**What the task asks:** Only the text of the records belongs in the answer, copied exactly and without pictures.

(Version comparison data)
▬▬▬▬▬▬

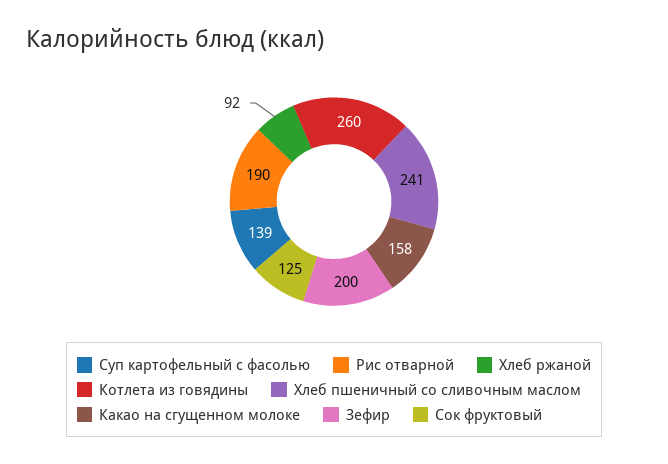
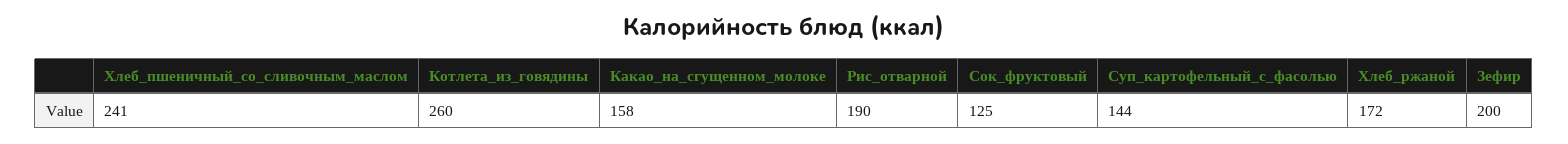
  {
-   "Суп картофельный с фасолью": 139,
+   "Суп картофельный с фасолью": 144,
    "Рис отварной": 190,
-   "Хлеб ржаной": 92,
+   "Хлеб ржаной": 172,
    "Котлета из говядины": 260,
    "Хлеб пшеничный со сливочным маслом": 241,
    "Какао на сгущенном молоке": 158,
    "Зефир": 200,
    "Сок фруктовый": 125
  }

▬▬▬▬▬▬

**Written answer:**
  {
-   "Суп картофельный с фасолью": 139,
+   "Суп картофельный с фасолью": 144,
    "Рис отварной": 190,
-   "Хлеб ржаной": 92,
+   "Хлеб ржаной": 172,
    "Котлета из говядины": 260,
    "Хлеб пшеничный со сливочным маслом": 241,
    "Какао на сгущенном молоке": 158,
    "Зефир": 200,
    "Сок фруктовый": 125
  }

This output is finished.